(Saved data entries)
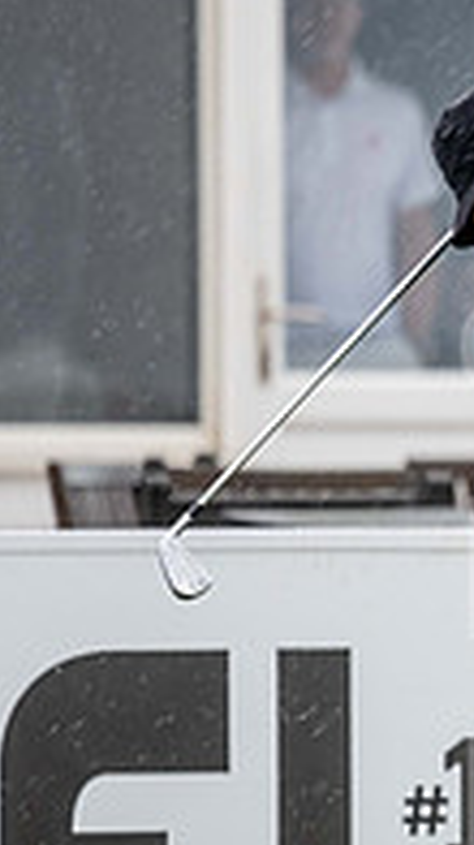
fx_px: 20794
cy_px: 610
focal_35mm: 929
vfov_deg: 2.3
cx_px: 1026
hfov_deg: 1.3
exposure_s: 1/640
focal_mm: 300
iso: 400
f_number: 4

* * *

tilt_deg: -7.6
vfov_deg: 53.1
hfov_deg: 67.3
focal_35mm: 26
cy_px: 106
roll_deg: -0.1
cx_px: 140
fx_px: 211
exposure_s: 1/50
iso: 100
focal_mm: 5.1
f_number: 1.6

## Task requirements
Return exactly, and only, the lines above starting at the line that contains "vfov_deg: 2.3" and ending at the line that contains "f_number: 4".

## Solved problem
vfov_deg: 2.3
cx_px: 1026
hfov_deg: 1.3
exposure_s: 1/640
focal_mm: 300
iso: 400
f_number: 4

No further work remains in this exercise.